Ela também coloca a alta competitividade do mercado de trabalho e a falta de identificação com a área de estudos e atuação profissional como fatores frustrantes que podem, a longo prazo, prejudicar a saúde mental dos estudantes universitários. “O aluno mais jovem não se conhece tanto, está envolvido de muita ansiedade de descoberta pelo novo, por uma nova rotina, novo círculo social, é muita emoção e isso pode ser frustrado”, conta a psicóloga.
“Tudo começa com uma ansiedade porque se está em um mundo novo, com novas cobranças, e pode se intensificar, gerar adoecimento, estresse ou até a depressão”, explicou Juliana. A psicóloga lembra que é importante saber diferenciar momentos de tensão, tristeza e nervosismo passageiros de um problema persistente ou uma doença psicológica. De acordo com ela, quando o estudante percebe que está, de forma recorrente, sofrendo com altos níveis de estresse, irritabilidade, distúrbios alimentares e problemas do sono a ponto de afetar a vida social, os relacionamentos sociais e familiares, é hora de procurar apoio terapêutico e, caso necessário, psiquiátrico também.
“É preciso que o estudante se situe, se imagine na área escolhida e pense se esse é o futuro que está esperando para si. Pensar no curso, na sua identificação, no mercado e nas áreas de atuação para definir se a atividade vai gerar prazer, se conhecer e avaliar o que a instituição de ensino lhe oferece”, explicou Juliana.
Ela também afirma que, diante da constatação de que a escolha da graduação não foi acertada, o melhor a fazer é refletir para decidir, desta vez de forma mais consciente e cuidadosa, um novo caminho que seja mais satisfatório, além de recomeçar, seja retomando o mesmo curso em outro momento ou mudando a área de estudos e atuação profissional.
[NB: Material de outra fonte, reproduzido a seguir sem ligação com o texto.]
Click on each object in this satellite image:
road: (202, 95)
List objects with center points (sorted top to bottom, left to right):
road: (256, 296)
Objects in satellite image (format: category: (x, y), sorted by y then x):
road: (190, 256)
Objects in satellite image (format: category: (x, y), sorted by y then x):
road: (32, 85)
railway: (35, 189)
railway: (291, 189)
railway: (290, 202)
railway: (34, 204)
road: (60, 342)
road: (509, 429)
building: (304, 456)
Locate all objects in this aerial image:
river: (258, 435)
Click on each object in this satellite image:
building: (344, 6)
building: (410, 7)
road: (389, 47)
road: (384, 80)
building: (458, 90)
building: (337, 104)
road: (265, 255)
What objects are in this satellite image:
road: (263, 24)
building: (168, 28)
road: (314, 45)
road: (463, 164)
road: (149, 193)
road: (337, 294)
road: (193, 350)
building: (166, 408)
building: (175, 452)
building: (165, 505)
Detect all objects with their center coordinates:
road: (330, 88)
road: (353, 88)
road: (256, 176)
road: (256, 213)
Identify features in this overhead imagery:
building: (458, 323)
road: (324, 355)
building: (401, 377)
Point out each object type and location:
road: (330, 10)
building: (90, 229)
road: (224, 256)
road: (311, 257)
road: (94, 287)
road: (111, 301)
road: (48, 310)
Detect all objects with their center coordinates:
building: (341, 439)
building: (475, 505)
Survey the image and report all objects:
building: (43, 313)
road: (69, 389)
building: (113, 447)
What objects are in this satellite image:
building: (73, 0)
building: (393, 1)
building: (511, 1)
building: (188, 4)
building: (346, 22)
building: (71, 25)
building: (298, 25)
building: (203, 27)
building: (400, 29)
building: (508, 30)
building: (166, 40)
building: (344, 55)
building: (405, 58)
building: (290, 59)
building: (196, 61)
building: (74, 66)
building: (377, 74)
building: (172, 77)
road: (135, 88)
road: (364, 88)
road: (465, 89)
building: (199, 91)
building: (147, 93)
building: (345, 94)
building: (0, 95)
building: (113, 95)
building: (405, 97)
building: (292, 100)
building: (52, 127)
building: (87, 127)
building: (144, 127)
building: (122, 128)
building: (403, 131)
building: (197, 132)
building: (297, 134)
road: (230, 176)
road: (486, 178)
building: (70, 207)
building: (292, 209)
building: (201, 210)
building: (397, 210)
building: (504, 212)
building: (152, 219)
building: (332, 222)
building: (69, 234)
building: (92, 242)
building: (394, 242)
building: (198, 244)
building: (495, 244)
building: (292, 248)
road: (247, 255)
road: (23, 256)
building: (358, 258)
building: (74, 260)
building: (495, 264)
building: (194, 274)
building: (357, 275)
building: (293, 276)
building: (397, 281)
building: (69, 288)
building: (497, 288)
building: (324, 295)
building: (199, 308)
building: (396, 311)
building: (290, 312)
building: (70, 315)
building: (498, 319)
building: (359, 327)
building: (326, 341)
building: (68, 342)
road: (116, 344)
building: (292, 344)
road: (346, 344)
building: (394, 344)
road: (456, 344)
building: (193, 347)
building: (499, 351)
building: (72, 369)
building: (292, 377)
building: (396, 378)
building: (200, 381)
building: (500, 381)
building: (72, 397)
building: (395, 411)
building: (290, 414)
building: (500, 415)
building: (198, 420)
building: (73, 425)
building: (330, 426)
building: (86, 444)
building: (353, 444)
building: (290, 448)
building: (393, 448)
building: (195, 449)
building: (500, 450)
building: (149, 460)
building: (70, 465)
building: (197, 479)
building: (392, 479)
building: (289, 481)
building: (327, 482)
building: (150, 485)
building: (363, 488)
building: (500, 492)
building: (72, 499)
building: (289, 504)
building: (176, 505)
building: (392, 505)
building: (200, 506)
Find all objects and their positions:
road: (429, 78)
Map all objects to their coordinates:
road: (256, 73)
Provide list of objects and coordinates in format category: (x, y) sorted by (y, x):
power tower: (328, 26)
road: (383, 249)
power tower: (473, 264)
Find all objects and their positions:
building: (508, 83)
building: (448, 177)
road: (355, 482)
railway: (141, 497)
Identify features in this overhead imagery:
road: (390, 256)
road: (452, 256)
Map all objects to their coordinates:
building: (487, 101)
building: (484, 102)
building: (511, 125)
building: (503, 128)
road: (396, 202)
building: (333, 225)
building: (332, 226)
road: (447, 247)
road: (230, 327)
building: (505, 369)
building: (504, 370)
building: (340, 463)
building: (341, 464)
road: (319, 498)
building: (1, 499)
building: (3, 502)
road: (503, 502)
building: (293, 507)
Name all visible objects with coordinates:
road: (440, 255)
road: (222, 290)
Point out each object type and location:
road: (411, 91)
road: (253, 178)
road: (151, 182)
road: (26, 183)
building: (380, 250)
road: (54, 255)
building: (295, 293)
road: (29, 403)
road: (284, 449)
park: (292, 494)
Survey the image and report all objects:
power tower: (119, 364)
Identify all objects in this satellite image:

Juliana destaca também a importância de buscar informações e autoconhecimento antes de escolher a que curso se dedicar, se possível com aconselhamento junto a um profissional de psicologia, buscando identificar quais são as áreas de maior identificação. Também é importante prestar atenção às ferramentas de aprendizado prático e empregabilidade oferecidas pela instituição de ensino.
“A universidade tem que se preocupar com esse problema e buscar diminuir a frustração do estudante, através de núcleos de carreiras onde a instituição faz a ponte entre o estudante e o mercado. Também é preciso ter uma estrutura que proporcione experiências práticas e um setor que apoie o estudante, psicológica e pedagogicamente”, pontuou a especialista.